CHAPTER XX.
CHRISTINA’S TRICKS.
Polly Pennington was standing looking out on the falling rain.
The girl’s face wore its habitual expression of sorrow and anxiety, but there was some deeper emotion than usual written in her eyes.
Behind her, in a large easy-chair, sat her mother, and Mrs. Pennington’s worn face had a flush on it, a flush and a look that was akin to anger.
“I confess I do not understand you, Polly,” she was saying, and her tone was fretful in the extreme. “No one has been more severe than you have been on the faults of others. When you have been so pleased, you have accused your sisters of great lack of consideration, of selfishness and many other disagreeable things; and now, when it is your turn to act differently, you take an attitude which I am sure neither Christina nor Winifred would have adopted. I am both surprised and hurt with you!”

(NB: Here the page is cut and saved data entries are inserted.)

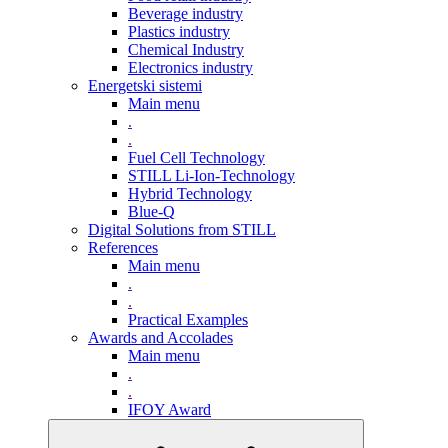
Beverage industry
Plastics industry
Chemical Industry
Electronics industry
Energetski sistemi
Main menu
.
.
Fuel Cell Technology
STILL Li-Ion-Technology
Hybrid Technology
Blue-Q
Digital Solutions from STILL
References
Main menu
.
.
Practical Examples
Awards and Accolades
Main menu
.
.
IFOY Award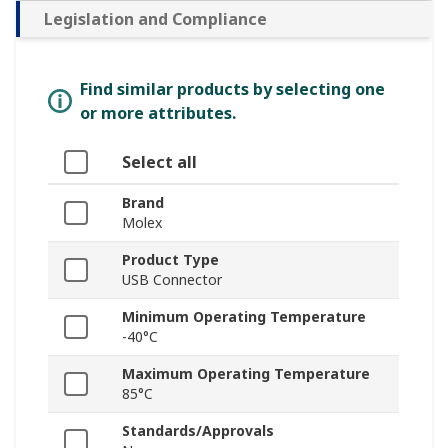
Legislation and Compliance
Find similar products by selecting one
or more attributes.
Select all
Brand
Molex
Product Type
USB Connector
Minimum Operating Temperature
-40°C
Maximum Operating Temperature
85°C
Standards/Approvals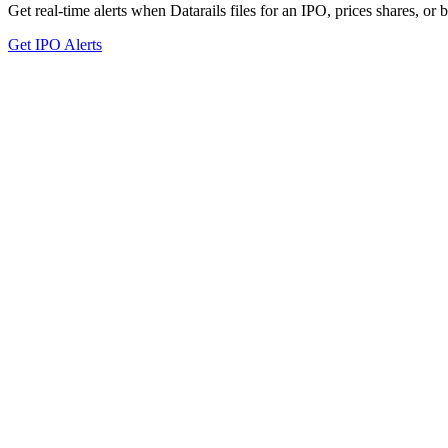
Get real-time alerts when Datarails files for an IPO, prices shares, or 
Get IPO Alerts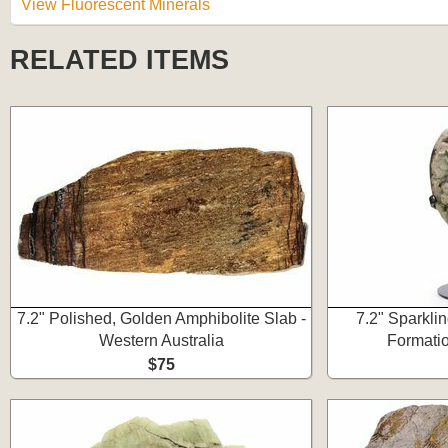
View Fluorescent Minerals
RELATED ITEMS
7.2" Polished, Golden Amphibolite Slab -
7.2" Sparkli
Western Australia
Formatio
$75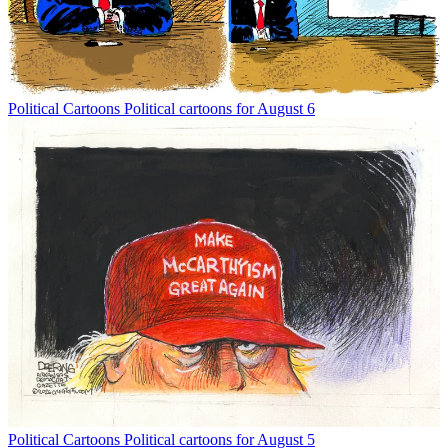
Political Cartoons
Political cartoons for August 6
Political Cartoons
Political cartoons for August 5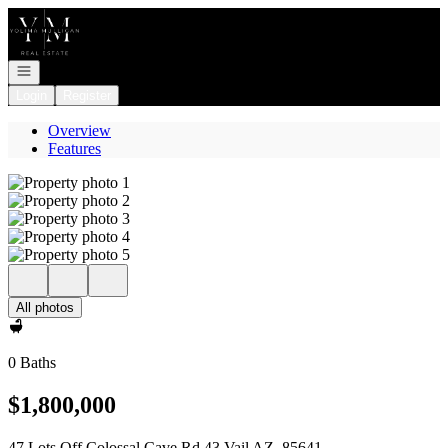
Go to: Homepage
Open navigation
Login
Register
Overview
Features
All photos
0 Baths
$1,800,000
47 Lots Off Colossal Cave Rd 43 Vail AZ, 85641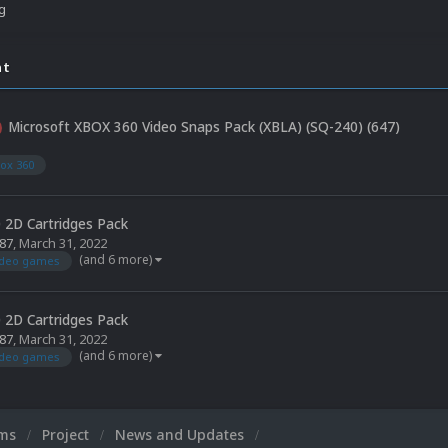
ng
nt
Microsoft XBOX 360 Video Snaps Pack (XBLA) (SQ-240) (647)
5
ox 360
 2D Cartridges Pack
87
,
March 31, 2022
(and 6 more)
ideo games
 2D Cartridges Pack
87
,
March 31, 2022
(and 6 more)
ideo games
ums
Project
News and Updates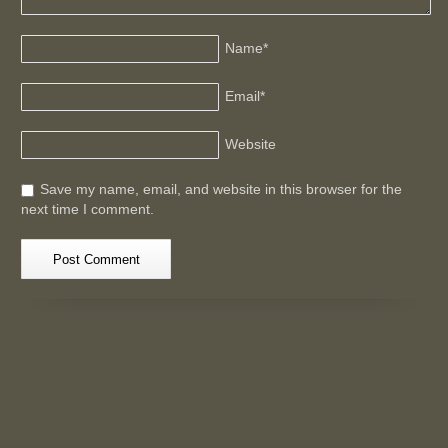
Name
*
Email
*
Website
Save my name, email, and website in this browser for the
next time I comment.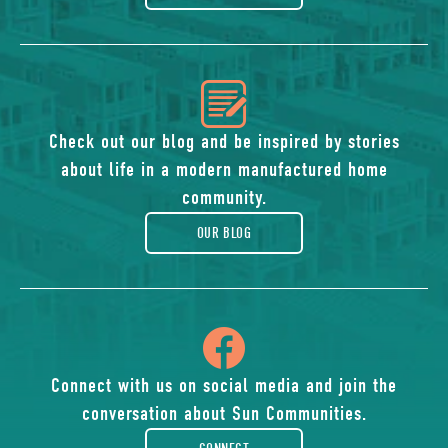
icon
of
Check out our blog and be inspired by stories
about life in a modern manufactured home
blog
community.
OUR BLOG
icon
of
Connect with us on social media and join the
conversation about Sun Communities.
facebook-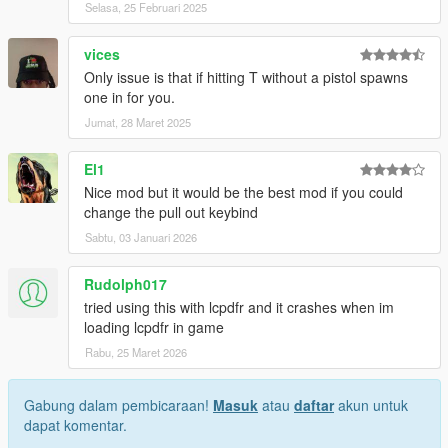
Selasa, 25 Februari 2025
vices
Only issue is that if hitting T without a pistol spawns
one in for you.
Jumat, 28 Maret 2025
El1
Nice mod but it would be the best mod if you could
change the pull out keybind
Sabtu, 03 Januari 2026
Rudolph017
tried using this with lcpdfr and it crashes when im
loading lcpdfr in game
Rabu, 25 Maret 2026
Gabung dalam pembicaraan!
Masuk
atau
daftar
akun untuk
dapat komentar.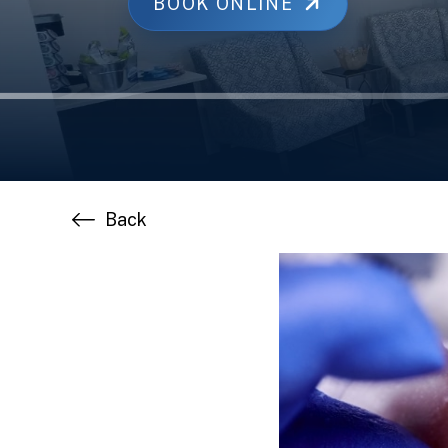
BOOK ONLINE
Back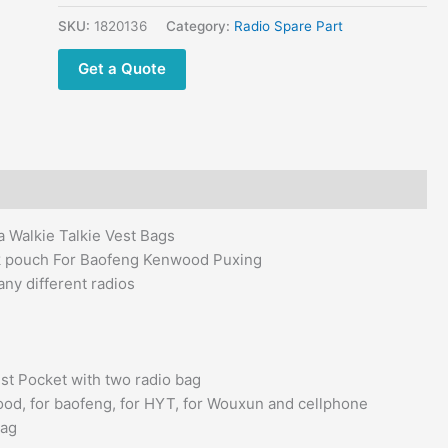
Motorola
Walkie
SKU:
1820136
Category:
Radio Spare Part
Talkie
Get a Quote
Vest
Bags
quantity
Walkie Talkie Vest Bags
k pouch For Baofeng Kenwood Puxing
y different radios
st Pocket with two radio bag
wood, for baofeng, for HYT, for Wouxun and cellphone
Bag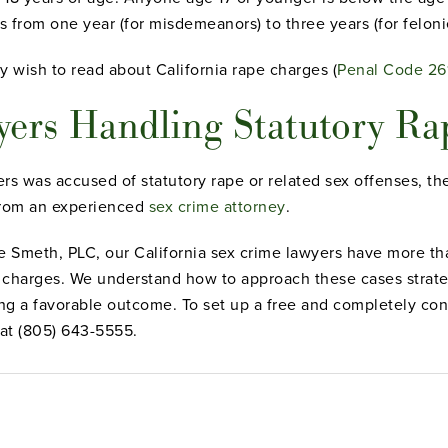
s from one year (for misdemeanors) to three years (for felonie
y wish to read about California rape charges (
Penal Code 26
ers Handling Statutory Ra
rs was accused of statutory rape or related sex offenses, th
from an experienced
sex crime attorney
.
 Smeth, PLC, our California sex crime lawyers have more th
harges. We understand how to approach these cases strategi
ing a favorable outcome. To set up a free and completely conf
 at (805) 643-5555.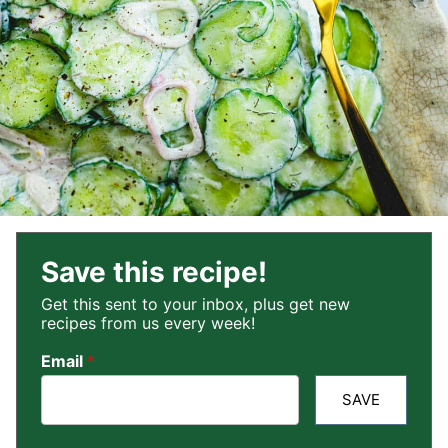
Save this recipe!
Get this sent to your inbox, plus get new
recipes from us every week!
Email
*
SAVE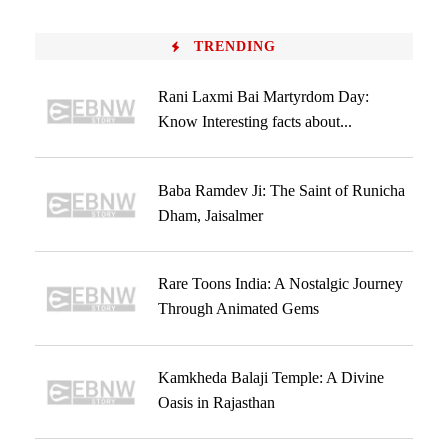
TRENDING
Rani Laxmi Bai Martyrdom Day:
Know Interesting facts about...
Baba Ramdev Ji: The Saint of Runicha
Dham, Jaisalmer
Rare Toons India: A Nostalgic Journey
Through Animated Gems
Kamkheda Balaji Temple: A Divine
Oasis in Rajasthan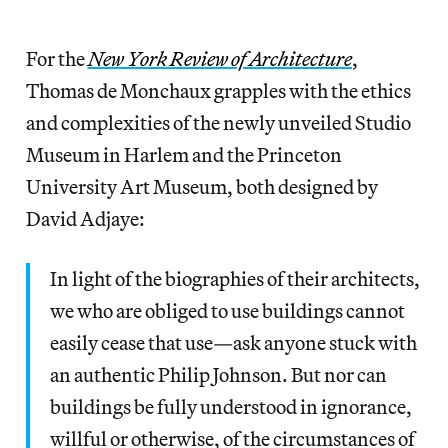
For the
New York Review of Architecture
,
Thomas de Monchaux grapples with the ethics
and complexities of the newly unveiled Studio
Museum in Harlem and the Princeton
University Art Museum, both designed by
David Adjaye:
In light of the biographies of their architects,
we who are obliged to use buildings cannot
easily cease that use—ask anyone stuck with
an authentic Philip Johnson. But nor can
buildings be fully understood in ignorance,
willful or otherwise, of the circumstances of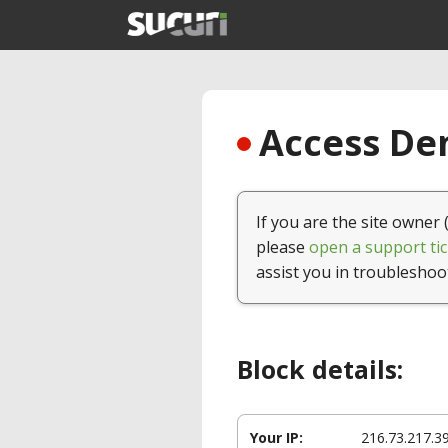
Access Den
If you are the site owner 
please
open a support tic
assist you in troubleshoo
Block details:
Your IP:
216.73.217.3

Tears came creeping up to Polly’s large eyes, blotting out the scene from the window.
She said nothing, and after an imperceptible pause, her mother went on speaking.
“It is quite the best and most natural thing in the world that your widowed sister should desire to come to her old home in this her hour of trouble. There can be no argument to urge against this.”
Polly frowned.
Of all things in the world she hated hypocrisy and crooked dealing, and with the full knowledge of Christina’s character now given her, she could not but feel that some ulterior reason lay behind her sister’s desire to share her mother’s home for a time.